Papa Francesco: all’Angelus, “un’ingiustizia sociale non avere il tempo da condividere con i figli”

(Foto Vatican Media/SIR)

“Quando ad esempio l’entusiasmo nel portare avanti la missione, o il lavoro, così come il ruolo e i compiti che ci sono affidati ci rendono vittime dell’attivismo, è una cosa brutta: troppo preoccupati delle cose da fare, troppo preoccupati dei risultati. E allora succede che ci agitiamo e perdiamo di vista l’essenziale, rischiando di esaurire le nostre energie e di cadere nella stanchezza del corpo e dello spirito”. Lo ha detto Papa Francesco, ieri, affacciandosi alla finestra dello studio nel Palazzo Apostolico Vaticano per recitare l’Angelus con i circa 12 mila fedeli e pellegrini riuniti in Piazza San Pietro. “È un monito importante per la nostra vita, per la nostra società spesso prigioniera della fretta, ma anche per la Chiesa e per il servizio pastorale – ha aggiunto -: fratelli e sorelle, stiamo attenti alla dittatura del fare!”.
Il Papa ha ricordato che “questo può succedere per necessità anche nelle famiglie, quando per esempio il papà per guadagnare il pane è costretto ad assentarsi per lavoro, dovendo così sacrificare il tempo da dedicare alla famiglia”. “Spesso escono al mattino presto, quando i bambini stanno ancora dormendo, e tornano tardi la sera, quando sono già a letto.
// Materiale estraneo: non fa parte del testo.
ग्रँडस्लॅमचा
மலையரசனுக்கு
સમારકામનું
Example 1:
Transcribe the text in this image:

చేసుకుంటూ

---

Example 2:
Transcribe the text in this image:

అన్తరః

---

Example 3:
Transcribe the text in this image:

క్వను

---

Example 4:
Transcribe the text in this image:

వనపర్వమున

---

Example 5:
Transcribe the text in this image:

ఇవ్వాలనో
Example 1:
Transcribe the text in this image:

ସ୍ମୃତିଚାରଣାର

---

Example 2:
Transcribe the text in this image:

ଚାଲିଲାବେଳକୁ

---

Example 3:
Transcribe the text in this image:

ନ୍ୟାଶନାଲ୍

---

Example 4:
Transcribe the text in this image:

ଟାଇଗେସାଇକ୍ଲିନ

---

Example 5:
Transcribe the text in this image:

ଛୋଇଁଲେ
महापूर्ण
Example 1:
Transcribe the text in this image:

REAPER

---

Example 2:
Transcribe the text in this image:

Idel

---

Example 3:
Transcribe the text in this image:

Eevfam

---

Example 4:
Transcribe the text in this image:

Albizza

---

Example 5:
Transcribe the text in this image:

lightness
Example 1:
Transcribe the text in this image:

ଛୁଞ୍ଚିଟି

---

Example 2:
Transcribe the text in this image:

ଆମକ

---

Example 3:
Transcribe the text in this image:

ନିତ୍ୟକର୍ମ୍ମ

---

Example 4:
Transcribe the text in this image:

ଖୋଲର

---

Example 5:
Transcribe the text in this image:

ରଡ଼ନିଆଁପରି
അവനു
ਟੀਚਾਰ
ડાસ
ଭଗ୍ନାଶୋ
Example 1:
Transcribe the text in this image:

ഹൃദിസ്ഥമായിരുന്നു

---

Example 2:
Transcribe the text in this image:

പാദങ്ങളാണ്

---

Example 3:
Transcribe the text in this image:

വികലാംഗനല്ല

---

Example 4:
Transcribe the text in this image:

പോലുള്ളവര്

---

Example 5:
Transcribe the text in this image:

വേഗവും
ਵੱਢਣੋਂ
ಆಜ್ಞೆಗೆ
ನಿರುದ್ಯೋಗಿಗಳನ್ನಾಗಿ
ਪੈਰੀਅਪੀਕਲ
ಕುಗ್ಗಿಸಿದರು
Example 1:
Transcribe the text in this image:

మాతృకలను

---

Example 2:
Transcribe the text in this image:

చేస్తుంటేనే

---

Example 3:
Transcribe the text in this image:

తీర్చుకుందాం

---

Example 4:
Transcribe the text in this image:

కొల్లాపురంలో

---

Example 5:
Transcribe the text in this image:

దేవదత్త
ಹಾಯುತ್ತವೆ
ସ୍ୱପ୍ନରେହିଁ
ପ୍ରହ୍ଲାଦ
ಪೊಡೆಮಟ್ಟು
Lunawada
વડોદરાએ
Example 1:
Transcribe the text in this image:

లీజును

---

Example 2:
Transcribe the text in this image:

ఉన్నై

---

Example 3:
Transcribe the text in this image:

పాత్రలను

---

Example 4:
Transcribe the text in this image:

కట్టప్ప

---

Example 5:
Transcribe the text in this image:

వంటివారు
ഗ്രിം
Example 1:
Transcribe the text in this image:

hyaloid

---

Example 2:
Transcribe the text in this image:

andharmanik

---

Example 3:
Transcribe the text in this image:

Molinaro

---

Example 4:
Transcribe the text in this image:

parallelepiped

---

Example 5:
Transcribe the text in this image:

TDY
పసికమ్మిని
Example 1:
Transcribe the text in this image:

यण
E questa è un’ingiustizia sociale. Nelle famiglie, papà e mamma dovrebbero avere il tempo per condividere con i figli, per far crescere questo amore famigliare e non cadere nella dittatura del fare. Pensiamo a cosa possiamo fare per aiutare le persone che sono costrette a vivere così”.
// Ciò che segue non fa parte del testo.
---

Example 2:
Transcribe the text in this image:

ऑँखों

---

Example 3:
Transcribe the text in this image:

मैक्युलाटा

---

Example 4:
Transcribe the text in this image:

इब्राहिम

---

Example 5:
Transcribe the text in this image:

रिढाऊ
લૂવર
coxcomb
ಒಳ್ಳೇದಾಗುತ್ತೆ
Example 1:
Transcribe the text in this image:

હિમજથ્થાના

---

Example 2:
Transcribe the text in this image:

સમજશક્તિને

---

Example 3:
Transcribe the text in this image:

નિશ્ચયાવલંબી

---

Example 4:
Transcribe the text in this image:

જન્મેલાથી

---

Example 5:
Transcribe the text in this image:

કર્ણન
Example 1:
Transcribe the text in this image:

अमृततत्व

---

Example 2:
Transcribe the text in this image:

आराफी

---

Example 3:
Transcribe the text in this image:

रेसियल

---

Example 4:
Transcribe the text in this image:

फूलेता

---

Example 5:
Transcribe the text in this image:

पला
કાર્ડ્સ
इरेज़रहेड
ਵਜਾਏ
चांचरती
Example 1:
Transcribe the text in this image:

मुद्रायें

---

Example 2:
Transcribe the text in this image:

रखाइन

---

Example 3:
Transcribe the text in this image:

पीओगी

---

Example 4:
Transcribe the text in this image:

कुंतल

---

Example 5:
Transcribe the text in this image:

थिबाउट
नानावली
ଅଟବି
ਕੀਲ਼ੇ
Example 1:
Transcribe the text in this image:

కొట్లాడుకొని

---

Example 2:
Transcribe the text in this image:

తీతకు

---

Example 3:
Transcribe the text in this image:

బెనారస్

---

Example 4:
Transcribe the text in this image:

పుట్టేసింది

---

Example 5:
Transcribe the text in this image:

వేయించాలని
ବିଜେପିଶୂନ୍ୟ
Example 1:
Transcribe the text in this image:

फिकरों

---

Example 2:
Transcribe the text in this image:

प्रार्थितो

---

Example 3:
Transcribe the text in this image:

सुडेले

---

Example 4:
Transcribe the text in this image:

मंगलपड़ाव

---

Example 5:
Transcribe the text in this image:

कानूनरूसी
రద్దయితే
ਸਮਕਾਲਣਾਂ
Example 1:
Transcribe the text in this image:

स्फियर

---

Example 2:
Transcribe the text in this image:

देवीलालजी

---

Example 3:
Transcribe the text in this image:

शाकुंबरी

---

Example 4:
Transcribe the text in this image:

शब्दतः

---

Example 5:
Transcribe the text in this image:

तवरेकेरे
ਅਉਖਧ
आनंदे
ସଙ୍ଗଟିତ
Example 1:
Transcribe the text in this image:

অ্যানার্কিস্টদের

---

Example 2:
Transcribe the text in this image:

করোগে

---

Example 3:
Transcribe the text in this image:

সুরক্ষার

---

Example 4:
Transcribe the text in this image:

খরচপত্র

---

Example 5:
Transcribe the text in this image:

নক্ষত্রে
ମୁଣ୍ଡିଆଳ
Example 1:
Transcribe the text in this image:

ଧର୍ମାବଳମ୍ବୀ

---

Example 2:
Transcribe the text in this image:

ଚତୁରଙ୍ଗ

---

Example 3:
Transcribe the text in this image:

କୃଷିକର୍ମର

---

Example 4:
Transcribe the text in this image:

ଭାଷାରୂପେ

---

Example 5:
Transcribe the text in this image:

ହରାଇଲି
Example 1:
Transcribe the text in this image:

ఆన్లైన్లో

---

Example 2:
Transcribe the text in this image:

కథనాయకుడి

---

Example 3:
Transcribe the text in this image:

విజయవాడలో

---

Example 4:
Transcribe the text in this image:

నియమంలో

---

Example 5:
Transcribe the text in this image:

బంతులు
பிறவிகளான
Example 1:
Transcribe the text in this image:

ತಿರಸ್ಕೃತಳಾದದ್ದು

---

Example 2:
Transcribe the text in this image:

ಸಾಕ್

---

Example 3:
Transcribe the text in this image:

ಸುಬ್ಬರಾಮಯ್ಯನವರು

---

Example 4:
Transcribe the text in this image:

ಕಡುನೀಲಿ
Nelle parole del Papa un altro messaggio: “Il riposo proposto da Gesù non è una fuga dal mondo, un ritirarsi nel benessere personale; al contrario, di fronte alla gente smarrita Egli prova compassione. E allora dal Vangelo impariamo che queste due realtà – riposo e compassione – sono legate: solo se impariamo a riposare possiamo avere compassione”. “Infatti, è possibile avere uno sguardo compassionevole, che sa cogliere i bisogni dell’altro, soltanto se il nostro cuore non è consumato dall’ansia del fare, se sappiamo fermarci e, nel silenzio dell’adorazione, ricevere la Grazia di Dio”.